Thoughts on what I learn

Fixing python imports, formatting and tooling in VSCode

As you may know, Python developers that work on a project that is big enough will start to use "virtualenvs" to manage the python version and the project dependencies.

So, even though I had installed the right Python version on my computer and I could see that by running python --version , Visual Studio Code would still tell me that my imports were broken.

lxml is not found by VScode

This project is using Poetry to manage its dependencies. Poetry does many things:

  • it creates a virtual env with the right python verison (usually with poetry install)
  • installs the specified dependencies (same command as before)
  • if some of these dependencies are runnable commands, it will allow you to run them using the right python and dependencies version (this is done with poetry run ...).

In my case, this problem was due to the fact that VSCode was using the global python version, not the virtualenv one. So, how to fix this?

To fix this issue you have to do a couple of things.

run poetry env info to get the path to the virtualenv python executable:

$ poetry env info

Virtualenv
Python: 3.11.9
Implementation: CPython
Path: /Users/michelenasti/Library/Caches/pypoetry/virtualenvs/myproject-l90-KmuS-py3.11
Executable: /Users/michelenasti/Library/Caches/pypoetry/virtualenvs/myproject-l90-KmuS-py3.11/bin/python
Valid: True

Base
Platform: darwin
OS: posix
Python: 3.11.9
Path: /Users/michelenasti/.asdf/installs/python/3.11.9
Executable: /Users/michelenasti/.asdf/installs/python/3.11.9/bin/python3.11

Copy the executable path for the virtualenv. It will be needed at next step.

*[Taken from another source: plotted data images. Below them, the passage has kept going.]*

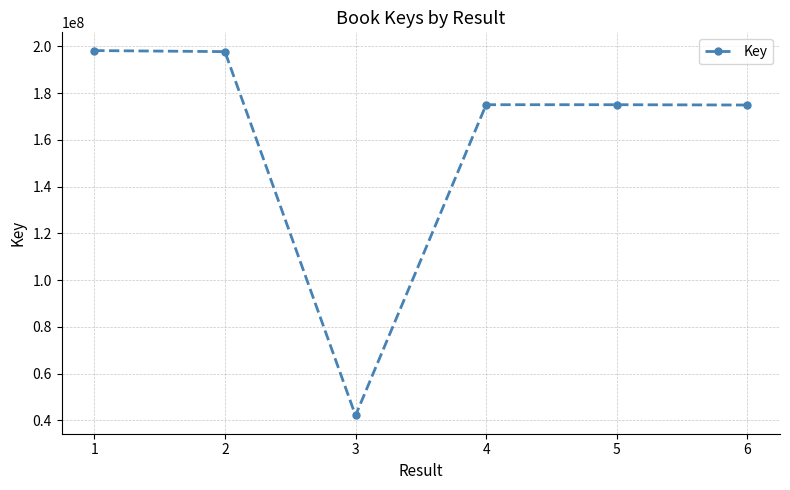

How many lines are shown in the chart?

1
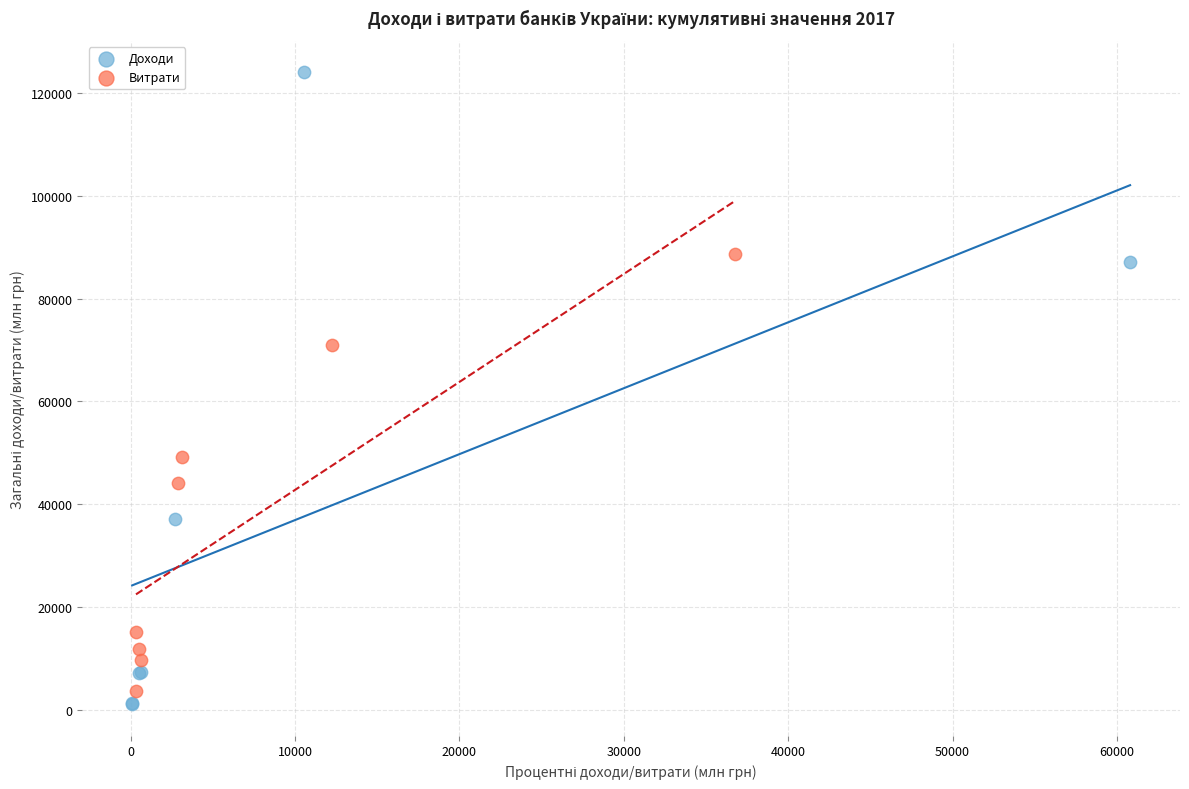

Which series has the widest spread of Y values?

Доходи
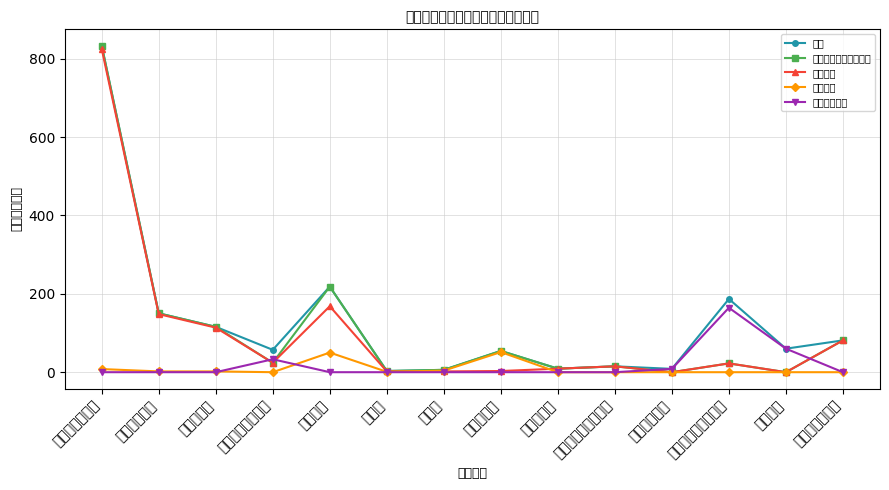

What is the greatest value displayed?

833.1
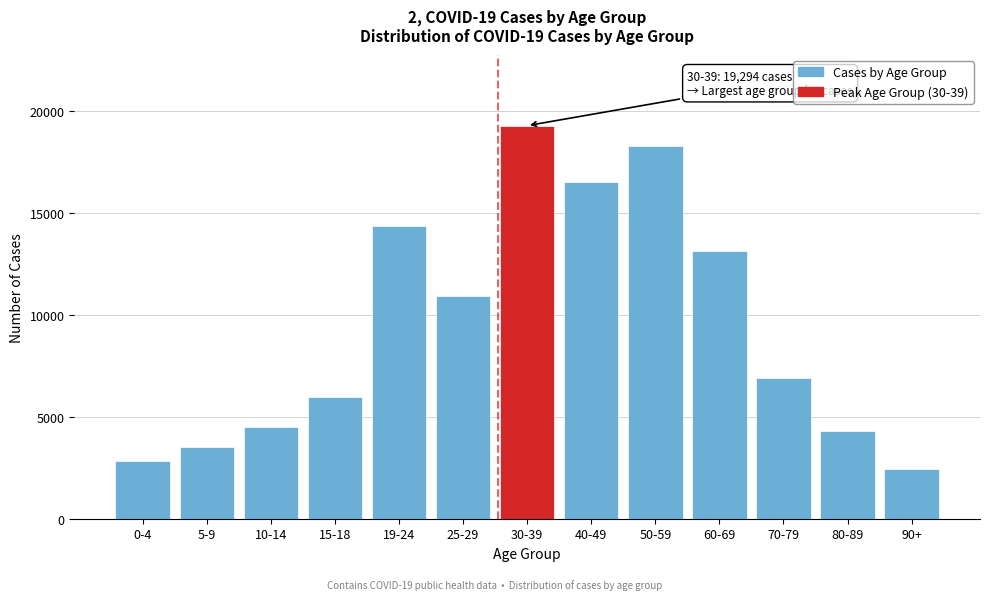

Reading right to left, extract all data points from this chart.

90+=2432	80-89=4313	70-79=6894	60-69=13144	50-59=18314	40-49=16530	30-39=19294	25-29=10948	19-24=14392	15-18=5995	10-14=4502	5-9=3507	0-4=2815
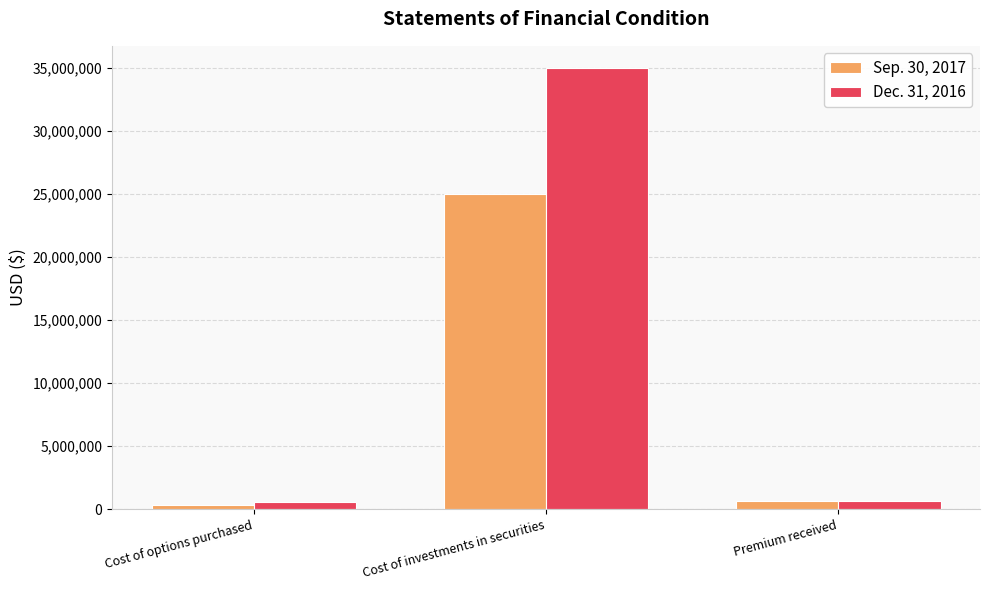

Which series has the widest spread of values?

Dec. 31, 2016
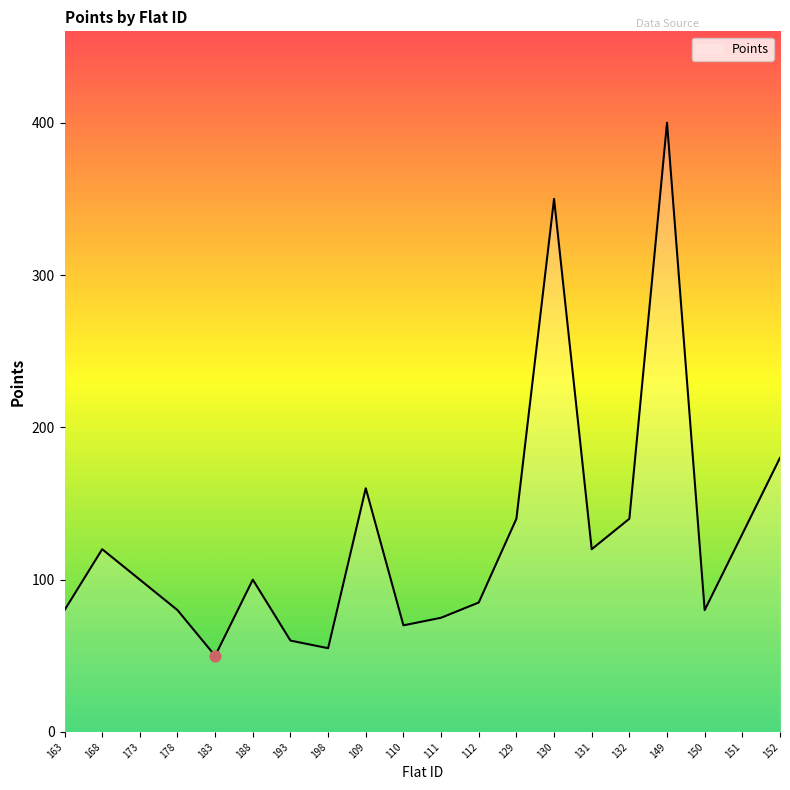

What is the minimum value shown in the chart?

50.0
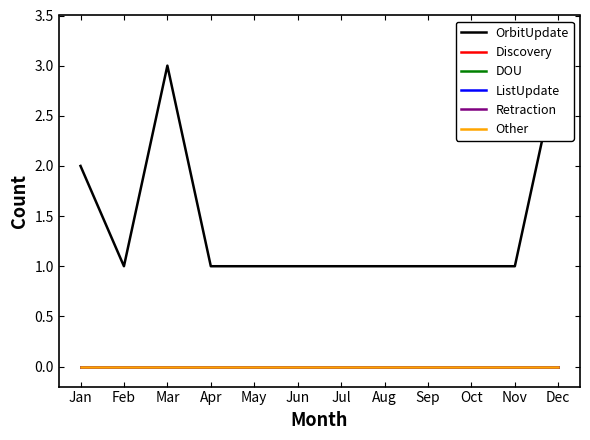

Does the chart have visible grid lines?

No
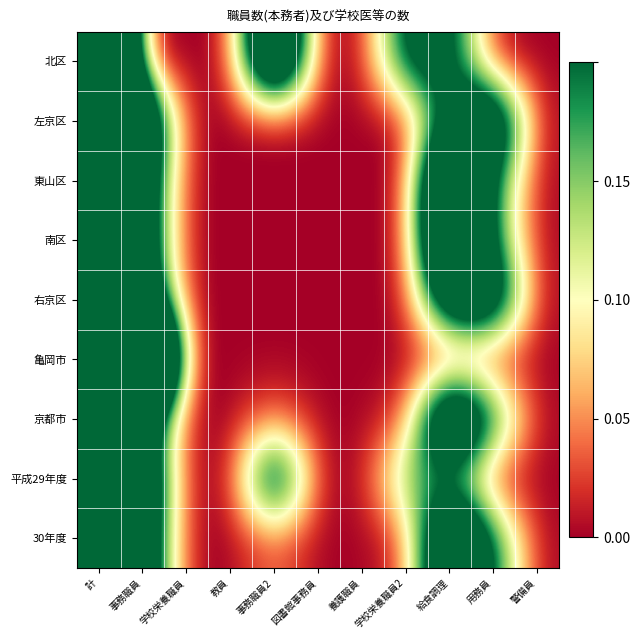

Reading right to left, list all the values displayed in this chart.

北区: 警備員=0.0	用務員=0.0	給食調理=0.2	学校栄養職員2=0.2	養護職員=0.0	図書館事務員=0.0	事務職員2=0.5	教員=0.0	学校栄養職員=0.0	事務職員=0.0	計=1.0
左京区: 警備員=0.0	用務員=0.4	給食調理=0.2	学校栄養職員2=0.0	養護職員=0.0	図書館事務員=0.0	事務職員2=0.0	教員=0.0	学校栄養職員=0.0	事務職員=0.4	計=1.0
東山区: 警備員=0.0	用務員=0.2	給食調理=0.5	学校栄養職員2=0.0	養護職員=0.0	図書館事務員=0.0	事務職員2=0.0	教員=0.0	学校栄養職員=0.0	事務職員=0.3	計=1.0
南区: 警備員=0.0	用務員=0.2	給食調理=0.5	学校栄養職員2=0.0	養護職員=0.0	図書館事務員=0.0	事務職員2=0.0	教員=0.0	学校栄養職員=0.0	事務職員=0.3	計=1.0
右京区: 警備員=0.0	用務員=0.3	給食調理=0.3	学校栄養職員2=0.0	養護職員=0.0	図書館事務員=0.0	事務職員2=0.0	教員=0.0	学校栄養職員=0.0	事務職員=0.3	計=1.0
亀岡市: 警備員=0.0	用務員=0.0	給食調理=0.0	学校栄養職員2=0.0	養護職員=0.0	図書館事務員=0.0	事務職員2=0.0	教員=0.0	学校栄養職員=0.0	事務職員=1.0	計=1.0
京都市: 警備員=0.0	用務員=0.2	給食調理=0.4	学校栄養職員2=0.0	養護職員=0.0	図書館事務員=0.0	事務職員2=0.0	教員=0.0	学校栄養職員=0.0	事務職員=0.3	計=1.0
平成29年度: 警備員=0.0	用務員=0.0	給食調理=0.2	学校栄養職員2=0.2	養護職員=0.0	図書館事務員=0.0	事務職員2=0.3	教員=0.0	学校栄養職員=0.0	事務職員=0.3	計=1.0
30年度: 警備員=0.0	用務員=0.2	給食調理=0.4	学校栄養職員2=0.0	養護職員=0.0	図書館事務員=0.0	事務職員2=0.0	教員=0.0	学校栄養職員=0.0	事務職員=0.3	計=1.0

Then, click this little menu at the bottom down of VSCode, the one where you see the python version:If you have more than one project in the workspace, you'll see a menu where you can select the right project to fix. Select it.

Then, a new menu will show where you can select the right python version. There'll be many: all the system ones, plus the virtual env ones. If the virtualenv one doesn't show up, click "insert the interpreter path" (sorry for the translation) and put the path you saw previously.

...and BAM! no more import errors for you.

Bonus points: fixing black and isort

If you use the black formatter and isort to sort python imports, usually you may want to set them to run on save. After some digging, i found the settings that are working for me. I'll show you the snippets for the settings.json file, because it's easier to copy/paste them, instead of showing screenshots of the settings UI.

{
"[python]": {
"editor.formatOnSave": true,
"editor.defaultFormatter": "ms-python.black-formatter",
"diffEditor.ignoreTrimWhitespace": false,
"editor.codeActionsOnSave": {
"source.organizeImports": "explicit"
},
"black-formatter.path": [
"poetry",
"run",
"black"
],
"isort.path": [
"poetry",
"run",
"isort"
]
}

This way the exact same versions of black and isort that you have specified in your poetry configuration are run.